The legitimacy of this approach was confirmed by the Court of Appeal in the esure case referred to: "What the hearing officer had to determine was what the average consumer would have thought of the two marks and whether they would have confused him. The services sold by the parties were identical and were of a kind familiar to members of the public. In those circumstances, I see no reason why the hearing officer should not have decided the issue of similarity on his own in the absence of evidence apart from the marks themselves and evidence as to the goods or services to which they were, or, in the case of esure's mark, were to be applied" - Arden LJ at paragraph 56

Furthermore the CJEU, in the Intelmark case, has made it clear that it is possible for a likelihood of confusion to exist in respect of use in relation to dissimilar goods where the mark has a strong reputation and that such confusion will be detrimental to the distinctive character of the mark. Why should an infringement case run on this basis under section 10(3)/Article 9(1)(c) require additional "real evidence" of a change in the economic behaviour of consumers, where it would not need such evidence if the goods were just on the right side of similarity and the case had been based on section 10(2)/Article 9(1)(b)?

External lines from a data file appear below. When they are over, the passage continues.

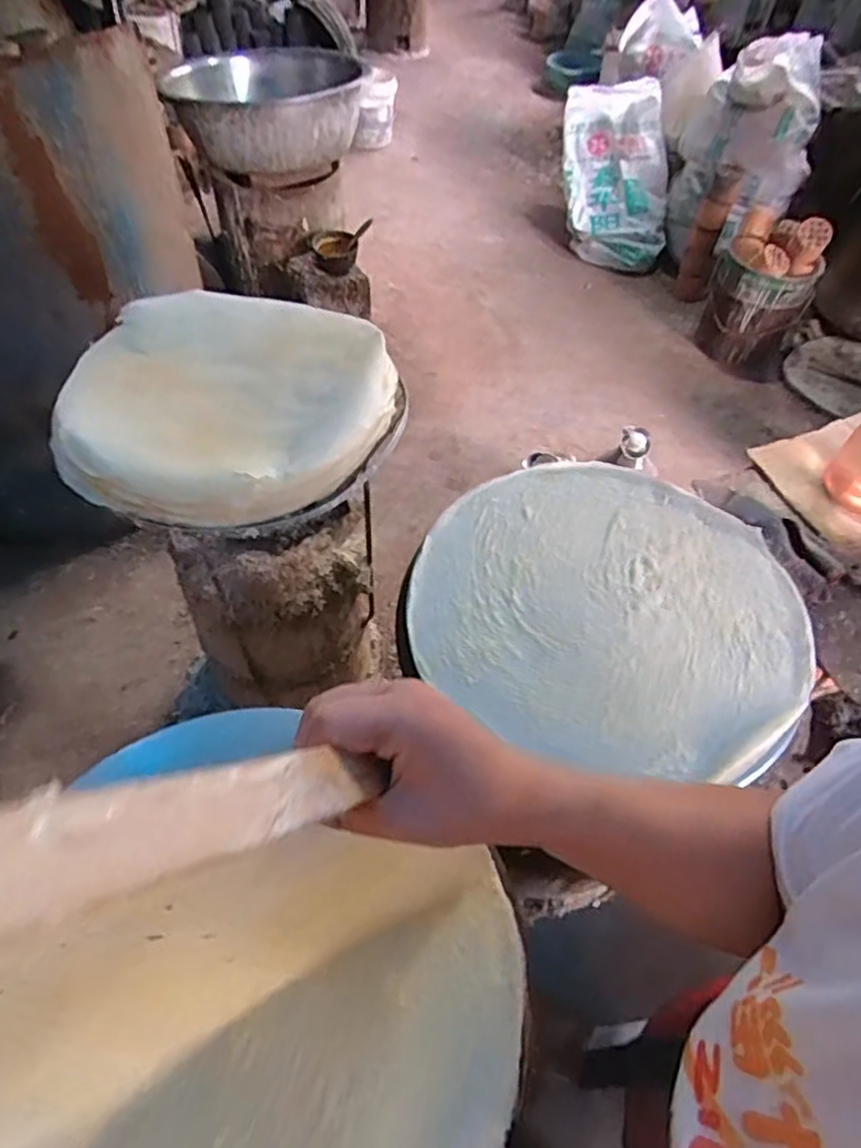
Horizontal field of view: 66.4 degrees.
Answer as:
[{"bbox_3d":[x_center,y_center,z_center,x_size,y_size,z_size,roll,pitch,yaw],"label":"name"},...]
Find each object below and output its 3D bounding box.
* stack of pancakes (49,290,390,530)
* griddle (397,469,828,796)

An approach which enabled the establishment of dilution by inference from the global assessment of the relevant factors would also be in line with the direction of the recent developments in the US. There, legislation was enacted in 2006 to acknowledge the evidential difficulties even the proprietors of very famous trade marks were experiencing as a result of the Supreme Court's finding that "actual", as opposed to likely, dilution/tarnishing had to be established (in the Victoria's Secret case). The 2006 legislation made it clear that likely dilution was sufficient.

This new legislation was recently interpreted in the evisa summary judgment case (Visa International Service Association v. JSL Corporation - 28 June 2010) where the judge noted that a claimant "seeking to establish a likelihood of dilution is not required to go to the expense of producing expert testimony or market surveys, it may rely entirely on the characteristics of the mark at issue".